▸ **Task statement**: Exactly the lines from the beginning of the records to the line with "XOR2X1 U2_XOR2X1(.A(IS), .B(d), .Y(n2));", both ends included, are to be given again, and pictures are to be left out.

--- Data for this task Enclosed Below ---

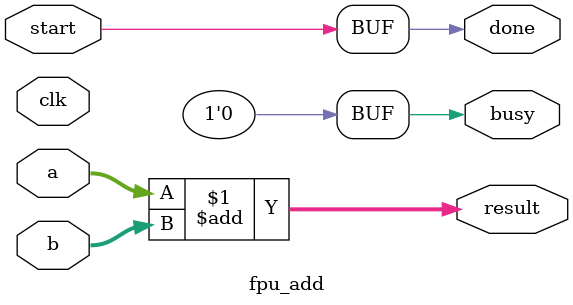
<source format=v>
module fpu_add(
    input  wire clk,
    input  wire start,
    input  wire [31:0] a,
    input  wire [31:0] b,
    output wire busy,
    output wire done,
    output wire [31:0] result
);

    assign busy  = 0;
    assign done  = start;
    assign result = a + b;   // suma entera temporal

endmodule

</source>
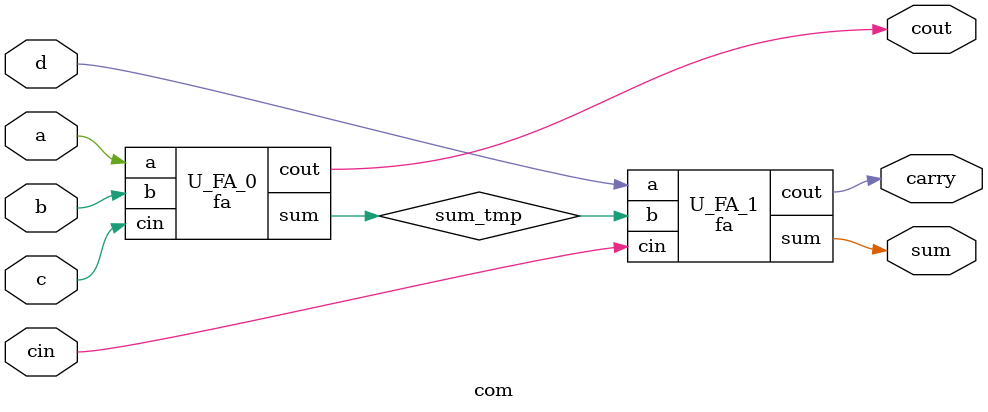
<source format=v>


module ha (
    input  a,
    input  b,
    output cout,
    output sum
);

`ifdef  ARITH_CELL
    ADDHX1 U0_ADDHX1(.A(a), .B(b), .CO(cout), .S(sum));
`elsif DEF_CELL
    XOR2X1 U0_XOR2X1(.A(a), .B(b), .Y(sum));
    AND2X1 U0_AND2X1(.A(a), .B(b), .Y(cout));
`else 
    assign {cout, sum} = a + b;
`endif

endmodule


module fa (
    input  a,
    input  b,
    input  cin,
    output cout,
    output sum
);

`ifdef ARITH_CELL
    ADDFX1 U0_ADDFX1(.A(a), .B(b), .CI(cin), .CO(cout), .S(sum));
`elsif DEF_CELL
    wire n1, n2, n3;
    XOR3X1 U0_XOR3X1(.A(a), .B(b), .C(cin), .Y(sum));
    XOR2X1 U0_XOR2X1(.A(a), .B(b), .Y(n1));
    AND2X1 U0_AND2X1(.A(n1), .B(cin), .Y(n2));
    AND2X1 U1_AND2X1(.A(a), .B(b), .Y(n3));
    OR2X1  U0_OR2X1 (.A(n2), .B(n3), .Y(cout));
`else
    assign {cout, sum} = a + b + cin;
`endif
    
endmodule



/*
*  42 compressor
*/
module com (
    input  a,
    input  b,
    input  c,
    input  d,
    input  cin,
    output cout,
    output carry,
    output sum
);

`ifdef ARITH_CELL
    CMPR42X1 U0_CMPR42(.A(a), .B(b), .C(c), .D(d), .ICI(cin), .ICO(cout), .CO(carry), .S(sum));
`elsif DEF_CELL
    wire n1, IS, n2;
    XOR2X1 U0_XOR2X1(.A(a), .B(b), .Y(n1));
    XOR2X1 U1_XOR2X1(.A(n1), .B(c), .Y(IS));
    XOR2X1 U2_XOR2X1(.A(IS), .B(d), .Y(n2));
    XOR2X1 U3_XOR2X1(.A(n2), .B(cin), .Y(sum));

    wire n3, n4, n5;
    AND2X1 U0_AND2X1(.A(a), .B(b), .Y(n3));
    AND2X1 U1_AND2X1(.A(a), .B(c), .Y(n4));
    AND2X1 U2_AND2X1(.A(b), .B(c), .Y(n5));
    OR3X1  U0_OR3X1 (.A(n3), .B(n4), .C(n5), .Y(cout));

    wire n6, n7, n8;
    AND2X1 U3_AND2X1(.A(IS), .B(d), .Y(n6));
    AND2X1 U4_AND2X1(.A(IS), .B(cin), .Y(n7));
    AND2X1 U5_AND2X1(.A(d), .B(cin), .Y(n8));
    OR3X1  U1_OR3X1 (.A(n6), .B(n7), .C(n8), .Y(carry));

`else
    wire sum_tmp;
    
    fa U_FA_0(
        .a                              ( a                             ),
        .b                              ( b                             ),
        .cin                            ( c                             ),
        .cout                           ( cout                          ),
        .sum                            ( sum_tmp                       )
    );
    
    fa U_FA_1(
        .a                              ( d                             ),
        .b                              ( sum_tmp                       ),
        .cin                            ( cin                           ),
        .cout                           ( carry                         ),
        .sum                            ( sum                           )
    );
`endif
    
endmodule





</source>
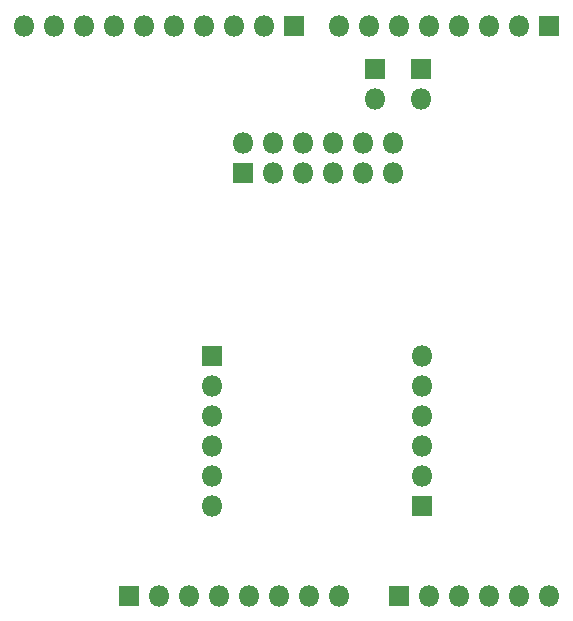
<source format=gbs>
G04 #@! TF.GenerationSoftware,KiCad,Pcbnew,(2018-01-23 revision c95c77c51)-master*
G04 #@! TF.CreationDate,2018-01-29T11:30:05+01:00*
G04 #@! TF.ProjectId,rpi_mrf_radio_shield,7270695F6D72665F726164696F5F7368,rev?*
G04 #@! TF.SameCoordinates,Original*
G04 #@! TF.FileFunction,Soldermask,Bot*
G04 #@! TF.FilePolarity,Negative*
%FSLAX46Y46*%
G04 Gerber Fmt 4.6, Leading zero omitted, Abs format (unit mm)*
G04 Created by KiCad (PCBNEW (2018-01-23 revision c95c77c51)-master) date Mon Jan 29 11:30:05 2018*
%MOMM*%
%LPD*%
G01*
G04 APERTURE LIST*
%ADD10R,1.801600X1.801600*%
%ADD11O,1.801600X1.801600*%
G04 APERTURE END LIST*
D10*
X162001100Y-136113600D03*
D11*
X164541100Y-136113600D03*
X167081100Y-136113600D03*
X169621100Y-136113600D03*
X172161100Y-136113600D03*
X174701100Y-136113600D03*
D10*
X146176900Y-115793600D03*
D11*
X146176900Y-118333600D03*
X146176900Y-120873600D03*
X146176900Y-123413600D03*
X146176900Y-125953600D03*
X146176900Y-128493600D03*
X163956900Y-115793600D03*
X163956900Y-118333600D03*
X163956900Y-120873600D03*
X163956900Y-123413600D03*
X163956900Y-125953600D03*
D10*
X163956900Y-128493600D03*
D11*
X159969100Y-94076600D03*
D10*
X159969100Y-91536600D03*
X139141100Y-136113600D03*
D11*
X141681100Y-136113600D03*
X144221100Y-136113600D03*
X146761100Y-136113600D03*
X149301100Y-136113600D03*
X151841100Y-136113600D03*
X154381100Y-136113600D03*
X156921100Y-136113600D03*
D10*
X153111100Y-87853600D03*
D11*
X150571100Y-87853600D03*
X148031100Y-87853600D03*
X145491100Y-87853600D03*
X142951100Y-87853600D03*
X140411100Y-87853600D03*
X137871100Y-87853600D03*
X135331100Y-87853600D03*
X132791100Y-87853600D03*
X130251100Y-87853600D03*
D10*
X174701100Y-87853600D03*
D11*
X172161100Y-87853600D03*
X169621100Y-87853600D03*
X167081100Y-87853600D03*
X164541100Y-87853600D03*
X162001100Y-87853600D03*
X159461100Y-87853600D03*
X156921100Y-87853600D03*
D10*
X148729600Y-100299600D03*
D11*
X148729600Y-97759600D03*
X151269600Y-100299600D03*
X151269600Y-97759600D03*
X153809600Y-100299600D03*
X153809600Y-97759600D03*
X156349600Y-100299600D03*
X156349600Y-97759600D03*
X158889600Y-100299600D03*
X158889600Y-97759600D03*
X161429600Y-100299600D03*
X161429600Y-97759600D03*
X163829900Y-94076600D03*
D10*
X163829900Y-91536600D03*
M02*

</source>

--- End of Enclosed Data for this task ---

▸ **Solution to the exercise**:
<source format=v>
module fpu_add(
    input  wire clk,
    input  wire start,
    input  wire [31:0] a,
    input  wire [31:0] b,
    output wire busy,
    output wire done,
    output wire [31:0] result
);

    assign busy  = 0;
    assign done  = start;
    assign result = a + b;   // suma entera temporal

endmodule

</source>
<source format=v>


module ha (
    input  a,
    input  b,
    output cout,
    output sum
);

`ifdef  ARITH_CELL
    ADDHX1 U0_ADDHX1(.A(a), .B(b), .CO(cout), .S(sum));
`elsif DEF_CELL
    XOR2X1 U0_XOR2X1(.A(a), .B(b), .Y(sum));
    AND2X1 U0_AND2X1(.A(a), .B(b), .Y(cout));
`else 
    assign {cout, sum} = a + b;
`endif

endmodule


module fa (
    input  a,
    input  b,
    input  cin,
    output cout,
    output sum
);

`ifdef ARITH_CELL
    ADDFX1 U0_ADDFX1(.A(a), .B(b), .CI(cin), .CO(cout), .S(sum));
`elsif DEF_CELL
    wire n1, n2, n3;
    XOR3X1 U0_XOR3X1(.A(a), .B(b), .C(cin), .Y(sum));
    XOR2X1 U0_XOR2X1(.A(a), .B(b), .Y(n1));
    AND2X1 U0_AND2X1(.A(n1), .B(cin), .Y(n2));
    AND2X1 U1_AND2X1(.A(a), .B(b), .Y(n3));
    OR2X1  U0_OR2X1 (.A(n2), .B(n3), .Y(cout));
`else
    assign {cout, sum} = a + b + cin;
`endif
    
endmodule



/*
*  42 compressor
*/
module com (
    input  a,
    input  b,
    input  c,
    input  d,
    input  cin,
    output cout,
    output carry,
    output sum
);

`ifdef ARITH_CELL
    CMPR42X1 U0_CMPR42(.A(a), .B(b), .C(c), .D(d), .ICI(cin), .ICO(cout), .CO(carry), .S(sum));
`elsif DEF_CELL
    wire n1, IS, n2;
    XOR2X1 U0_XOR2X1(.A(a), .B(b), .Y(n1));
    XOR2X1 U1_XOR2X1(.A(n1), .B(c), .Y(IS));
    XOR2X1 U2_XOR2X1(.A(IS), .B(d), .Y(n2));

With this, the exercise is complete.